● **TO-DO ITEM**:
Only the lines holding the string "docs" are needed; copy each of them from the data.

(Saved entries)
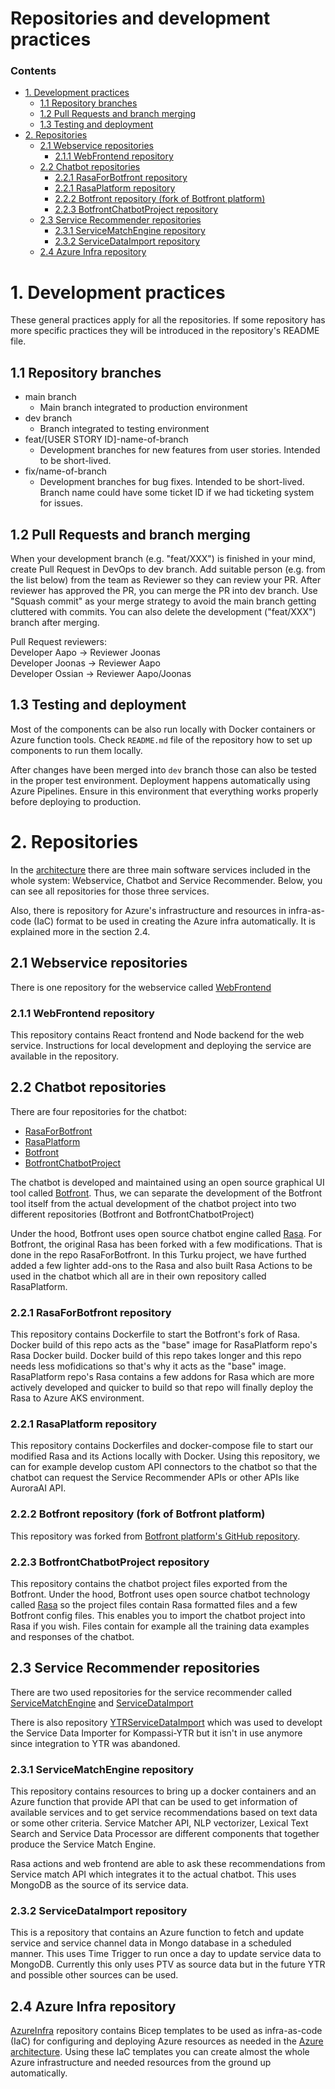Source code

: # Repositories and development practices <!-- omit in toc -->

### Contents <!-- omit in toc -->

- [1. Development practices](#1-development-practices)
  - [1.1 Repository branches](#11-repository-branches)
  - [1.2 Pull Requests and branch merging](#12-pull-requests-and-branch-merging)
  - [1.3 Testing and deployment](#13-testing-and-deployment)
- [2. Repositories](#2-repositories)
  - [2.1 Webservice repositories](#21-webservice-repositories)
    - [2.1.1 WebFrontend repository](#211-webfrontend-repository)
  - [2.2 Chatbot repositories](#22-chatbot-repositories)
    - [2.2.1 RasaForBotfront repository](#221-rasaforbotfront-repository)
    - [2.2.1 RasaPlatform repository](#221-rasaplatform-repository)
    - [2.2.2 Botfront repository (fork of Botfront platform)](#222-botfront-repository-fork-of-botfront-platform)
    - [2.2.3 BotfrontChatbotProject repository](#223-botfrontchatbotproject-repository)
  - [2.3 Service Recommender repositories](#23-service-recommender-repositories)
    - [2.3.1 ServiceMatchEngine repository](#231-servicematchengine-repository)
    - [2.3.2 ServiceDataImport repository](#232-servicedataimport-repository)
  - [2.4 Azure Infra repository](#24-azure-infra-repository)

# 1. Development practices

These general practices apply for all the repositories. If some repository has more specific practices they will be introduced in the repository's README file.

## 1.1 Repository branches

- main branch
  - Main branch integrated to production environment
- dev branch
  - Branch integrated to testing environment
- feat/[USER STORY ID]-name-of-branch
  - Development branches for new features from user stories. Intended to be short-lived.
- fix/name-of-branch
  - Development branches for bug fixes. Intended to be short-lived. Branch name could have some ticket ID if we had ticketing system for issues.

## 1.2 Pull Requests and branch merging

When your development branch (e.g. "feat/XXX") is finished in your mind, create Pull Request in DevOps to dev branch. Add suitable person (e.g. from the list below) from the team as Reviewer so they can review your PR. After reviewer has approved the PR, you can merge the PR into dev branch. Use "Squash commit" as your merge strategy to avoid the main branch getting cluttered with commits. You can also delete the development ("feat/XXX") branch after merging.

Pull Request reviewers: <br>
Developer Aapo -> Reviewer Joonas <br>
Developer Joonas -> Reviewer Aapo <br>
Developer Ossian -> Reviewer Aapo/Joonas <br>

## 1.3 Testing and deployment

Most of the components can be also run locally with Docker containers or Azure function tools. Check `README.md` file of the repository how to set up components to run them locally.

After changes have been merged into `dev` branch those can also be tested in the proper test environment. Deployment happens automatically using Azure Pipelines. Ensure in this environment that everything works properly before deploying to production.

# 2. Repositories

In the [architecture](/arkkitehtuuri.md#palveluohjausalustan-tarkempi-arkkitehtuuri-c4-level-2) there are three main software services included in the whole system: Webservice, Chatbot and Service Recommender. Below, you can see all repositories for those three services.

Also, there is repository for Azure's infrastructure and resources in infra-as-code (IaC) format to be used in creating the Azure infra automatically. It is explained more in the section 2.4.

## 2.1 Webservice repositories

There is one repository for the webservice called [WebFrontend](https://github.com/City-of-Turku/PaohWebFrontend)

### 2.1.1 WebFrontend repository

This repository contains React frontend and Node backend for the web service. Instructions for local development and deploying the service are available in the repository.

## 2.2 Chatbot repositories

There are four repositories for the chatbot:

- [RasaForBotfront](https://github.com/City-of-Turku/PaohRasaForBotfront)
- [RasaPlatform](https://github.com/City-of-Turku/PaohRasaPlatform)
- [Botfront](https://github.com/City-of-Turku/PaohBotfront)
- [BotfrontChatbotProject](https://github.com/City-of-Turku/PaohBotfrontChatbotProject)

The chatbot is developed and maintained using an open source graphical UI tool called [Botfront](https://botfront.io/docs/rasa/getting-started/). Thus, we can separate the development of the Botfront tool itself from the actual development of the chatbot project into two different repositories (Botfront and BotfrontChatbotProject)

Under the hood, Botfront uses open source chatbot engine called [Rasa](https://rasa.com/). For Botfront, the original Rasa has been forked with a few modifications. That is done in the repo RasaForBotfront. In this Turku project, we have furthed added a few lighter add-ons to the Rasa and also built Rasa Actions to be used in the chatbot which all are in their own repository called RasaPlatform.

### 2.2.1 RasaForBotfront repository

This repository contains Dockerfile to start the Botfront's fork of Rasa. Docker build of this repo acts as the "base" image for RasaPlatform repo's Rasa Docker build. Docker build of this repo takes longer and this repo needs less mofidications so that's why it acts as the "base" image. RasaPlatform repo's Rasa contains a few addons for Rasa which are more actively developed and quicker to build so that repo will finally deploy the Rasa to Azure AKS environment.

### 2.2.1 RasaPlatform repository

This repository contains Dockerfiles and docker-compose file to start our modified Rasa and its Actions locally with Docker. Using this repository, we can for example develop custom API connectors to the chatbot so that the chatbot can request the Service Recommender APIs or other APIs like AuroraAI API.

### 2.2.2 Botfront repository (fork of Botfront platform)

This repository was forked from [Botfront platform's GitHub repository](https://github.com/botfront/botfront).

### 2.2.3 BotfrontChatbotProject repository

This repository contains the chatbot project files exported from the Botfront. Under the hood, Botfront uses open source chatbot technology called [Rasa](https://rasa.com/docs/rasa/) so the project files contain Rasa formatted files and a few Botfront config files. This enables you to import the chatbot project into Rasa if you wish. Files contain for example all the training data examples and responses of the chatbot.

## 2.3 Service Recommender repositories

There are two used repositories for the service recommender called [ServiceMatchEngine](https://github.com/City-of-Turku/PaohServiceMatchEngine) and [ServiceDataImport](https://github.com/City-of-Turku/PaohServiceDataImport)

There is also repository [YTRServiceDataImport](https://github.com/City-of-Turku/PaohYTRServiceDataImport) which was used to developt the Service Data Importer for Kompassi-YTR but it isn't in use anymore since integration to YTR was abandoned.

### 2.3.1 ServiceMatchEngine repository

This repository contains resources to bring up a docker containers and an Azure function that provide API that can be used to get information of available services and to get service recommendations based on text data or some other criteria. Service Matcher API, NLP vectorizer, Lexical Text Search and Service Data Processor are different components that together produce the Service Match Engine.

Rasa actions and web frontend are able to ask these recommendations from Service match API which integrates it to the actual chatbot. This uses MongoDB as the source of its service data.

### 2.3.2 ServiceDataImport repository

This is a repository that contains an Azure function to fetch and update service and service channel data in Mongo database in a scheduled manner. This uses Time Trigger to run once a day to update service data to MongoDB. Currently this only uses PTV as source data but in the future YTR and possible other sources can be used.

## 2.4 Azure Infra repository

[AzureInfra](https://github.com/City-of-Turku/PaohAzureInfra) repository contains Bicep templates to be used as infra-as-code (IaC) for configuring and deploying Azure resources as needed in the [Azure architecture](/azure-arkkitehtuuri.md). Using these IaC templates you can create almost the whole Azure infrastructure and needed resources from the ground up automatically.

● **REPLY**:
The chatbot is developed and maintained using an open source graphical UI tool called [Botfront](https://botfront.io/docs/rasa/getting-started/). Thus, we can separate the development of the Botfront tool itself from the actual development of the chatbot project into two different repositories (Botfront and BotfrontChatbotProject)
This repository contains the chatbot project files exported from the Botfront. Under the hood, Botfront uses open source chatbot technology called [Rasa](https://rasa.com/docs/rasa/) so the project files contain Rasa formatted files and a few Botfront config files. This enables you to import the chatbot project into Rasa if you wish. Files contain for example all the training data examples and responses of the chatbot.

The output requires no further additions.